Perrin leva ses deux battoirs en un geste apaisant.

— Une question à la fois, s’il te plaît ! Je l’ai vu hier soir, à la lisière du village, et il surveillait la forge. J’en ai eu la chair de poule ! J’ai averti maître Luhhan, mais, quand il a regardé, il n’y avait plus personne. Il m’a accusé d’avoir des visions. Pourtant, il a gardé son plus gros marteau à portée de la main pendant que nous rangions les outils, après avoir éteint la forge. C’est la première fois qu’il se comporte ainsi…

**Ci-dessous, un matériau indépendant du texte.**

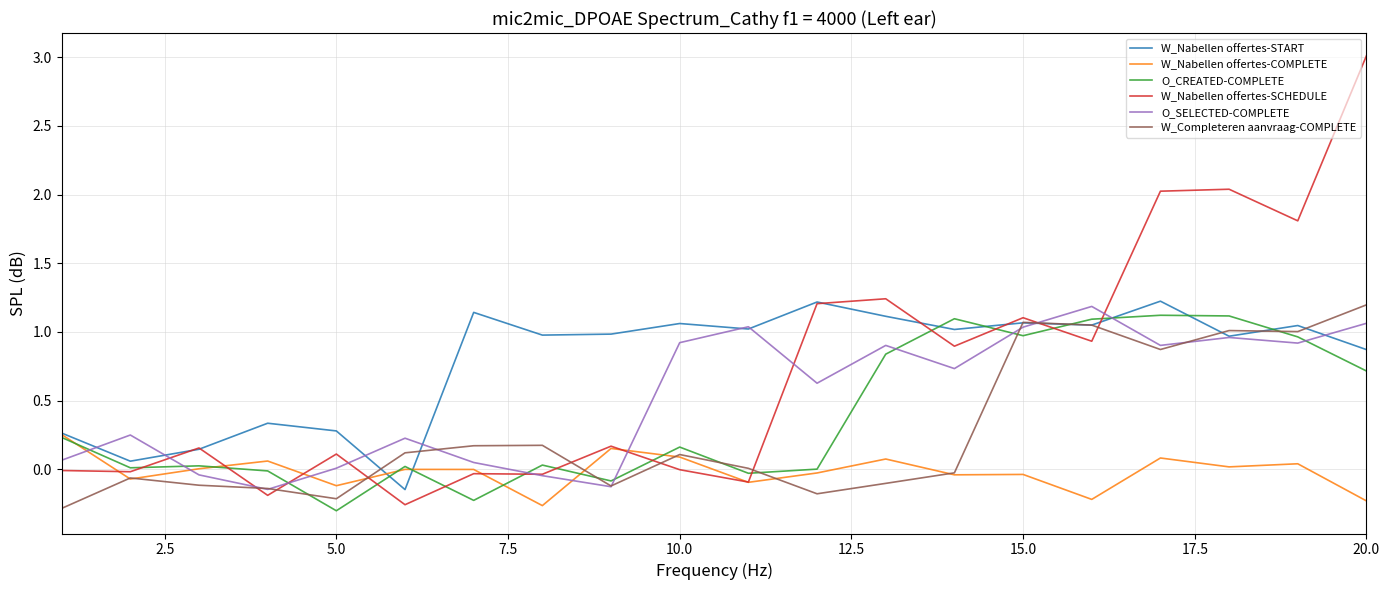

Count the number of categories in the chart.

20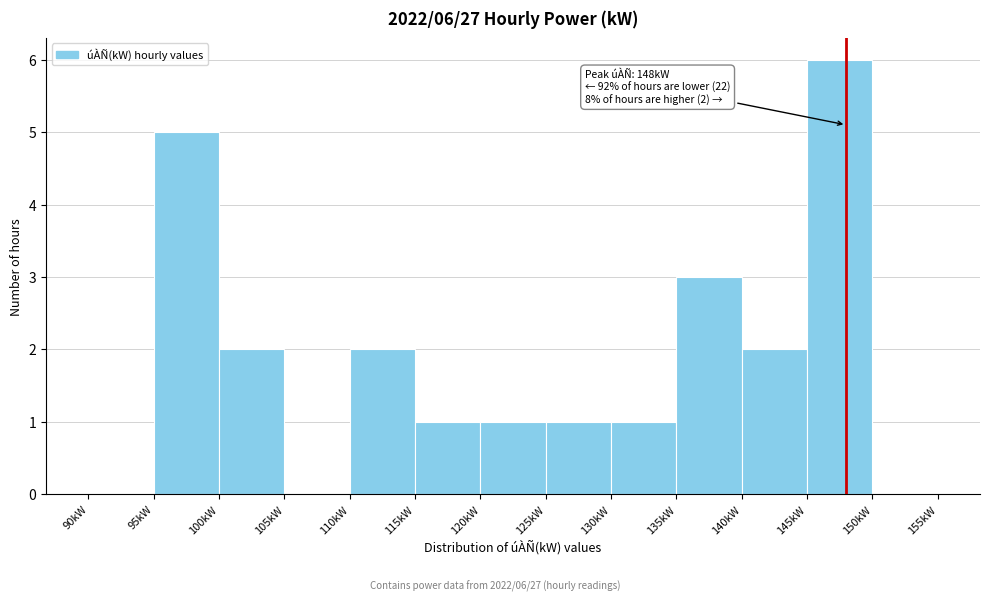

Over which range of the x-axis is the bar tallest?

145 to 150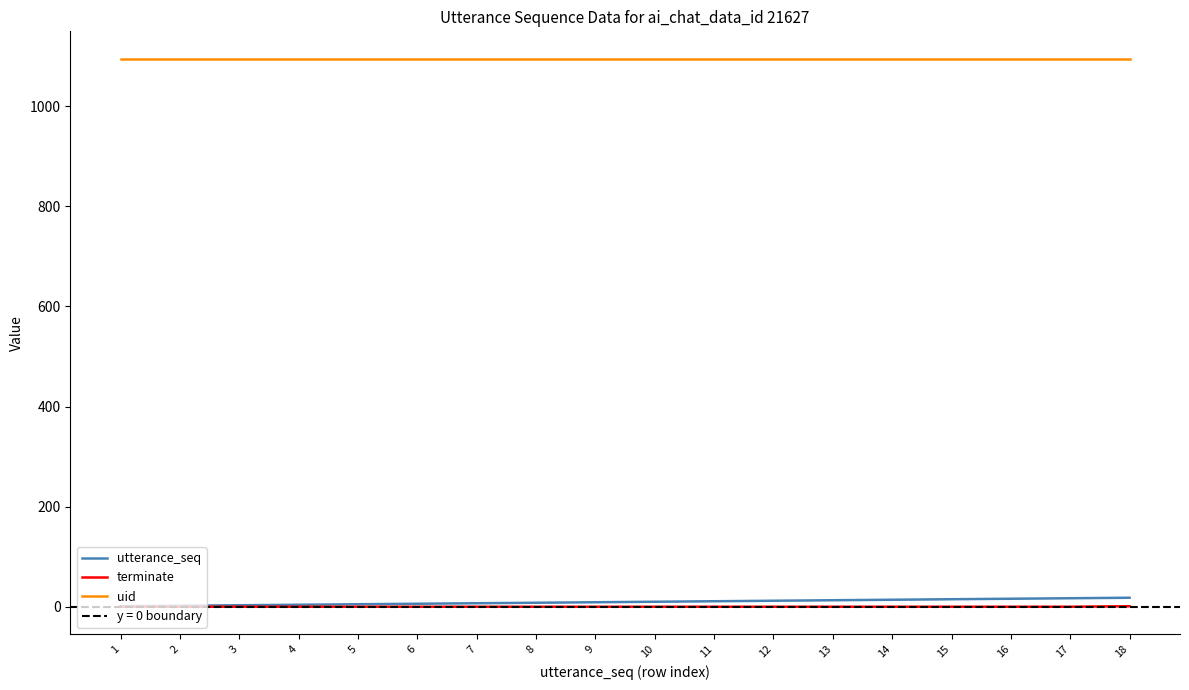

True or false: utterance_seq and terminate cross at least once.

False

— La preuve qu’il t’a cru, dit Rand.

Perrin ne parut pas convaincu.

— Ce n’est pas certain… Quand j’ai demandé pourquoi il ne se séparait pas du marteau, si j’avais vraiment eu une vision, il a parlé de loups qui risquaient de s’introduire dans le village. S’il croit que c’est ça que j’ai vu, il me prend pour un imbécile. Jamais je ne confondrais un cavalier et un loup, même au crépuscule. Mes yeux sont excellents, et personne ne me fera penser le contraire.

— Je te crois, moi, affirma Rand. Souviens-toi que j’ai vu ce cavalier, moi aussi.

Comme si cette déclaration le rassurait, Perrin eut un grognement satisfait.

— De quoi parlez-vous encore ? demanda soudain Egwene.

Rand regretta de ne pas avoir baissé le ton – une précaution qu’il aurait prise, s’il avait eu conscience que la jeune fille était assez près pour l’entendre. Avec un sourire béat, Mat et Perrin racontèrent leur rencontre avec le cavalier noir. Certain de ce que dirait Egwene quand ils auraient terminé, Rand resta sur la défensive.

— Nynaeve a raison ! s’exclama la jeune femme quand les deux garçons furent arrivés au bout de leur récit. Vous seriez bien mieux dans les jupes de vos mères ! Beaucoup de gens se déplacent à cheval et portent une cape noire. Ça n’en fait pas des monstres sortis des légendes d’un trouvère.

Rand ne s’était pas trompé. Exactement le sermon qu’il prévoyait.

— Et tu répands ces sornettes, Rand al’Thor ? s’indigna Egwene. Parfois, tu perds tout ton bon sens. Après un hiver si éprouvant, tu crois utile d’effrayer encore plus les enfants ?

— Je ne répands rien, Egwene ! Mais je sais ce que j’ai vu, et ce n’était pas un paysan à la recherche d’une vache égarée.

Egwene prit une grande inspiration et ouvrit la bouche, mais elle dut ravaler sa prochaine remarque.

Sa chevelure blanche en bataille, un inconnu venait de sortir de l’auberge comme s’il avait un démon à ses trousses.